COVID-19 Cash Game Plan

By Tony Price, CPA, CGMA

3 Critical Cash Planning Actions in a Crisis

The Coronavirus pandemic has had a tremendous effect on businesses across the country. Lockdown’s have closed everything from restaurants to factories, and the resulting movement of cash has slowed to a trickle.

Without a clear strategy, the ability of a company to weather this storm will be dependent on its ability to be flexible and liquid until business activity returns to some sense of normalcy. Contingency plans should be made for everything. A strong focus on cash will be key for surviving this difficult period.

Forecast and Project

It is always a good practice to maintain a six-month rolling forecast. But in a crisis or economic downturn, a forecast is a must. While the terms forecast and projection are interchangeable, there is a difference.

  • Your forecast is the course you reasonably expect to take based on the assumptions and conditions you expect to encounter.
  • A projection is used to present outcomes under one or more hypothetical scenarios.

So right now, at a minimum you should have a six-month forecast that includes all activities materially impacting cash. Once your forecast is complete, you should prepare a projection including a variety of scenarios.

Prioritize and Communicate

Once you have completed your forecast you can then review those activities to prioritize your cash spends such as employees, creditors, and key vendors. Communication with both internal and external stakeholders is necessary for both helping to prioritize cash usage. This is also important in safeguarding your business relationships with customers, vendors, and creditors.

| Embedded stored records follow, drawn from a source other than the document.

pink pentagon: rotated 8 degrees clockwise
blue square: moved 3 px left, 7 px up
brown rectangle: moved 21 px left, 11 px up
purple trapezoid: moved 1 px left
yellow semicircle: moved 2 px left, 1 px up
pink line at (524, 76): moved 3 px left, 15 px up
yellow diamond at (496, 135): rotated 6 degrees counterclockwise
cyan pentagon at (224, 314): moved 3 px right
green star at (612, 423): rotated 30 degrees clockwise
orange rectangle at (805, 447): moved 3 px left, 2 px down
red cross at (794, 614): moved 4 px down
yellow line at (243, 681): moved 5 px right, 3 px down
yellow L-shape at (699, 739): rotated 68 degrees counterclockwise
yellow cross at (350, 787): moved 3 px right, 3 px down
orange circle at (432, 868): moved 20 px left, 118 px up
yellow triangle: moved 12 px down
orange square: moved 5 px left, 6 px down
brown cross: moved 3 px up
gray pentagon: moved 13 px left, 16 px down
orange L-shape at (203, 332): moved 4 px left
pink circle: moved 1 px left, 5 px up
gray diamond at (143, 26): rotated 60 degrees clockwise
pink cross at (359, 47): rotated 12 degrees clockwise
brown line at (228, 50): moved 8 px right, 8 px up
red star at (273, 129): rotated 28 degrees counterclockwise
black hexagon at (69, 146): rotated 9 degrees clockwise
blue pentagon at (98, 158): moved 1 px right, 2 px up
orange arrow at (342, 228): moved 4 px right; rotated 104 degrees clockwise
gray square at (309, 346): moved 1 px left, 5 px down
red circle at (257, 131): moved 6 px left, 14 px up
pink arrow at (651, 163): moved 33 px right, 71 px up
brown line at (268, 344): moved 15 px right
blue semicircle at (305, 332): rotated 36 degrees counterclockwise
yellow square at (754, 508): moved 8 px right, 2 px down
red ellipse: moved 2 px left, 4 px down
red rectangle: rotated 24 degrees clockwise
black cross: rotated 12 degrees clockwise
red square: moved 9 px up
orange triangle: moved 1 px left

Consistent and honest communication is key. Communicate your plan with employees; call your vendors and discuss payment options; contact your creditors and explore payment deferrals or temporary adjustments in terms. And if at any time you realize you cannot meet a commitment, communicate, communicate, communicate.

Reporting

Quality financial reporting is important regardless of a crisis. However, during a financial crunch, your reporting cycles should be shortened. Standard reporting times vary by industry and the company’s cash position, but during these times we encourage the following:

  • Cash-on-hand– This is an area for daily focus. In addition to the obvious money in your checking account, this should include short-term cash equivalents. This includes Treasury bills, certificates of deposits, short-term bonds, or investments parked in a money market fund.
  • Cash flow – Review total cash inflow and outflow on a weekly basis.
  • Forecast – This should be updated at least monthly. Focus here more frequently if there is a significant change in your assumptions or conditions.
  • Projections – This is an area to update monthly. New scenarios should be put into consideration whenever there is a known change in condition, assumption, or strategic decision.